(Dataset entries)
• • • • •

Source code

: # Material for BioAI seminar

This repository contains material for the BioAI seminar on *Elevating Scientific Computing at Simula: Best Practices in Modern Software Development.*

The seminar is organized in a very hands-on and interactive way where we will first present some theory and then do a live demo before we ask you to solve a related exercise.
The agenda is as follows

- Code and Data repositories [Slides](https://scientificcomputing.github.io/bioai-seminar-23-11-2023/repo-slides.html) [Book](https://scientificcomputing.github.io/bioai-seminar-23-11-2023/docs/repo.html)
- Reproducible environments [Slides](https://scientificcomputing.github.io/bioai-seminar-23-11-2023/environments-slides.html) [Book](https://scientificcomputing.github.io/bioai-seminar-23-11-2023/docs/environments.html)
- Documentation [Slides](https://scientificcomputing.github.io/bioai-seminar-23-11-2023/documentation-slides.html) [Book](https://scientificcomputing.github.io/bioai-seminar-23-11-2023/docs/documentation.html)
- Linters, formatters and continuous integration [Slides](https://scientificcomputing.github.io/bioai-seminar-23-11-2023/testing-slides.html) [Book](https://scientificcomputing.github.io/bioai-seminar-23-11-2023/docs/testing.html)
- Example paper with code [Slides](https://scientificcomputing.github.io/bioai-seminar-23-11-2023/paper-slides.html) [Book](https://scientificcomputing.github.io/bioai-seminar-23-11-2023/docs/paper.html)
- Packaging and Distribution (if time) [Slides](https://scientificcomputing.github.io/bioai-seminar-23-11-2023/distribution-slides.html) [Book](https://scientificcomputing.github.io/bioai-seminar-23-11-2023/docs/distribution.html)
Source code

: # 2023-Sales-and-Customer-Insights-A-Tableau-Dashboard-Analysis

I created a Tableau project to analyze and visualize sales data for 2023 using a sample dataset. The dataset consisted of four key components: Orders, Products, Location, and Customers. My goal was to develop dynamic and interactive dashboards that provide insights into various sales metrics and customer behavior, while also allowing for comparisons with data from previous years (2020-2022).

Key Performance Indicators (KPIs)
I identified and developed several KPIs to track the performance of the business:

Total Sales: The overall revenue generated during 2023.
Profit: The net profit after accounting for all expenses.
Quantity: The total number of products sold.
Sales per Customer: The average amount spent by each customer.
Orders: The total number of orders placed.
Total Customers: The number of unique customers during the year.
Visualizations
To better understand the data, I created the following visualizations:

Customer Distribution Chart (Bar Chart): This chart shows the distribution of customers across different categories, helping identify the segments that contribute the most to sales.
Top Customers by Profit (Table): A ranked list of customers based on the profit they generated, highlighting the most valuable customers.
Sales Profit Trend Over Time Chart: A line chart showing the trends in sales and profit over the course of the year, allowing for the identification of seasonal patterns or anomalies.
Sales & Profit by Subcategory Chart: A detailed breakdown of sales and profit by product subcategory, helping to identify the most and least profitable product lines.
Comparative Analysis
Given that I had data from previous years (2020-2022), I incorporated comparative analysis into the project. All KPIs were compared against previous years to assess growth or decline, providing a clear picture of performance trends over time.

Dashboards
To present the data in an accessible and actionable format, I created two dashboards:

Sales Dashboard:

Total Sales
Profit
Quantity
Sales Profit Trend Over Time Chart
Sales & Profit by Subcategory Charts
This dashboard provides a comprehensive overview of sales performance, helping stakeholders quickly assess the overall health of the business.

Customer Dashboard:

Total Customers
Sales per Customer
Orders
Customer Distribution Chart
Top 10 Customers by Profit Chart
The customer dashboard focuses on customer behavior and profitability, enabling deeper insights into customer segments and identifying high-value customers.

• • • • •

■ WHAT YOU ARE ASKED TO DO: Give every line of the records above as a JSON list of strings, one string per line, with blank lines omitted.

■ SOLUTION TO THIS EXERCISE:
[
  "Source code",
  ": # Material for BioAI seminar",
  "This repository contains material for the BioAI seminar on *Elevating Scientific Computing at Simula: Best Practices in Modern Software Development.*",
  "The seminar is organized in a very hands-on and interactive way where we will first present some theory and then do a live demo before we ask you to solve a related exercise.",
  "The agenda is as follows",
  "- Code and Data repositories [Slides](https://scientificcomputing.github.io/bioai-seminar-23-11-2023/repo-slides.html) [Book](https://scientificcomputing.github.io/bioai-seminar-23-11-2023/docs/repo.html)",
  "- Reproducible environments [Slides](https://scientificcomputing.github.io/bioai-seminar-23-11-2023/environments-slides.html) [Book](https://scientificcomputing.github.io/bioai-seminar-23-11-2023/docs/environments.html)",
  "- Documentation [Slides](https://scientificcomputing.github.io/bioai-seminar-23-11-2023/documentation-slides.html) [Book](https://scientificcomputing.github.io/bioai-seminar-23-11-2023/docs/documentation.html)",
  "- Linters, formatters and continuous integration [Slides](https://scientificcomputing.github.io/bioai-seminar-23-11-2023/testing-slides.html) [Book](https://scientificcomputing.github.io/bioai-seminar-23-11-2023/docs/testing.html)",
  "- Example paper with code [Slides](https://scientificcomputing.github.io/bioai-seminar-23-11-2023/paper-slides.html) [Book](https://scientificcomputing.github.io/bioai-seminar-23-11-2023/docs/paper.html)",
  "- Packaging and Distribution (if time) [Slides](https://scientificcomputing.github.io/bioai-seminar-23-11-2023/distribution-slides.html) [Book](https://scientificcomputing.github.io/bioai-seminar-23-11-2023/docs/distribution.html)",
  "Source code",
  ": # 2023-Sales-and-Customer-Insights-A-Tableau-Dashboard-Analysis",
  "I created a Tableau project to analyze and visualize sales data for 2023 using a sample dataset. The dataset consisted of four key components: Orders, Products, Location, and Customers. My goal was to develop dynamic and interactive dashboards that provide insights into various sales metrics and customer behavior, while also allowing for comparisons with data from previous years (2020-2022).",
  "Key Performance Indicators (KPIs)",
  "I identified and developed several KPIs to track the performance of the business:",
  "Total Sales: The overall revenue generated during 2023.",
  "Profit: The net profit after accounting for all expenses.",
  "Quantity: The total number of products sold.",
  "Sales per Customer: The average amount spent by each customer.",
  "Orders: The total number of orders placed.",
  "Total Customers: The number of unique customers during the year.",
  "Visualizations",
  "To better understand the data, I created the following visualizations:",
  "Customer Distribution Chart (Bar Chart): This chart shows the distribution of customers across different categories, helping identify the segments that contribute the most to sales.",
  "Top Customers by Profit (Table): A ranked list of customers based on the profit they generated, highlighting the most valuable customers.",
  "Sales Profit Trend Over Time Chart: A line chart showing the trends in sales and profit over the course of the year, allowing for the identification of seasonal patterns or anomalies.",
  "Sales & Profit by Subcategory Chart: A detailed breakdown of sales and profit by product subcategory, helping to identify the most and least profitable product lines.",
  "Comparative Analysis",
  "Given that I had data from previous years (2020-2022), I incorporated comparative analysis into the project. All KPIs were compared against previous years to assess growth or decline, providing a clear picture of performance trends over time.",
  "Dashboards",
  "To present the data in an accessible and actionable format, I created two dashboards:",
  "Sales Dashboard:",
  "Total Sales",
  "Profit",
  "Quantity",
  "Sales Profit Trend Over Time Chart",
  "Sales & Profit by Subcategory Charts",
  "This dashboard provides a comprehensive overview of sales performance, helping stakeholders quickly assess the overall health of the business.",
  "Customer Dashboard:",
  "Total Customers",
  "Sales per Customer",
  "Orders",
  "Customer Distribution Chart",
  "Top 10 Customers by Profit Chart",
  "The customer dashboard focuses on customer behavior and profitability, enabling deeper insights into customer segments and identifying high-value customers."
]